Saturday, September 12, 2015

A Hairy Deal

One of the more unusual "stalls" at the Shaxi Friday market was this one, consisting of two bags of hair and a scale. Quite likely, this purchased hair would be made into wigs. I wonder how much the seller received for the hair. Would she receive a higher price for longer pieces, or did it go simply by the weight?

It made me think of the large amounts of hair that is generated at Hindu temples (most Hindus have their head shaved at least once in their lifetime and some donate it multiple times to show their piety).

Thursday, September 10, 2015

Yujin Qiao Bridge

Follow the east gate out of Shaxi, and you will encounter a bridge along the river.  This classic humpback stone bridge marks the same path that traders used on the tea-horse trail.

The shape of the bridge reminded me of the 400 yr old bridge in Mostar, Bosnia - the largest single-stone bridge in the world. Although both bridges are set amongst a picturesque scene, the Yujin bridge was very quiet  and was not a tragic victim of a civil war. 

Tuesday, September 08, 2015

Me and My Goats

Along with the Friday Market, there also was a bit of action happening outside the gateway to Shaxi. Here, a livestock market was actively underway. Men and women were actively engaged in inspecting and haggling over cows, goats, and pigs.

Some of the pigs were not too pleased about the transaction. The large pigs protested as they were loaded up onto the trucks by their ear.  Despite the pigs' complaining, it did appear that the livestock were healthy and well cared-for.

As with the market in town, the livestock market felt very local and authentic - exactly what I wanted to see. 

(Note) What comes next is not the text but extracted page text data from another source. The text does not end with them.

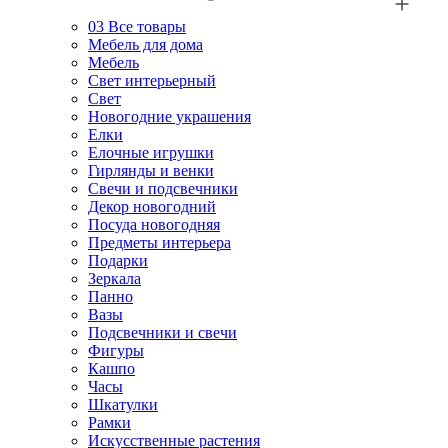
03
Все товары
Мебель для дома
Мебель
Свет интерьерный
Свет
Новогодние украшения
Елки
Елочные игрушки
Гирлянды и венки
Свечи и подсвечники
Декор новогодний
Посуда новогодняя
Предметы интерьера
Подарки
Зеркала
Панно
Вазы
Подсвечники и свечи
Фигуры
Кашпо
Часы
Шкатулки
Рамки
Искусственные растения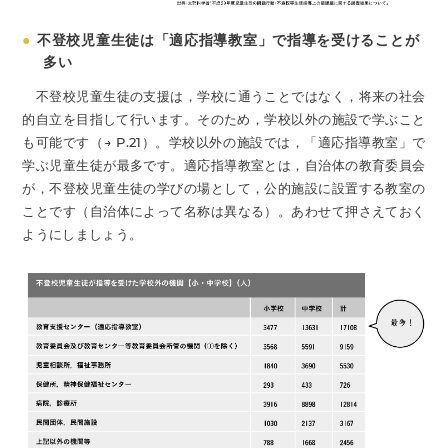
●
不登校児童生徒は「適応指導教室」で指導を受けることが
多い
不登校児童生徒の支援は，学校に通うことではなく，将来の社会
的自立を目指して行います。そのため，学校以外の施設で学ぶこと
も可能です（→ P.21）。学校以外の施設では，「適応指導教室」で
学ぶ児童生徒が最多です。適応指導教室とは，自治体の教育委員会
が，不登校児童生徒の学びの場として，公的施設に設置する教室の
ことです（自治体によって名称は異なる）。あわせて押さえておく
ようにしましょう。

Sunday, September 06, 2015

Saturday, September 05, 2015

Shaxi Friday Market

A woman from the Yi minority group sets up her produce
 Visiting the markets in a town is a highlight for me. Produce and goods, transported on the backs, heads, livestock, and overburdened vehicles of vendors, reveals so much about the locals. Some traverse for quite a distance over difficult terrain to sell and buy. I love looking at the costumes worn by the locals and marvel at how they present their goods, no matter how meager the amounts.
Simple scales are still used
Colorful produce, some I've never seen before, are carefully arranged. A variety of fragrances intermix, further assaulting the senses. People struggle to be heard over the noise of chatting, bargaining, animals, and vehicles. 

Woven baskets, particularly used by the Bai people, are sold.
Although the tea-horse trading between Tibet and China no longer exists, the town of Shaxi, the last remaining market town on the Tea Horse trail, becomes alive during its Friday market. People from the Bai and Yi ethnic minority groups come down from their mountain villages to trade goods. Some came on foot or motorbike; others piled out of the back of small trucks or public vans. 

Both tropical and temperate produce tempted the eyes. Buyers had an overwhelming variety of mushrooms from which to choose. Local honey, hand-made rope, and cow bells competed for space with lightbulbs, traditional and machine-made clothing. Women carried woven baskets on their backs, while others hauled slaughtered pigs in a wheelbarrow. Emanating from a small radio, "Gangnam Style" competed for attention over the exchange of commerce and gossip.
Pork, including the snout, offered by a vendor
Care for a couple of eggs or a dozen?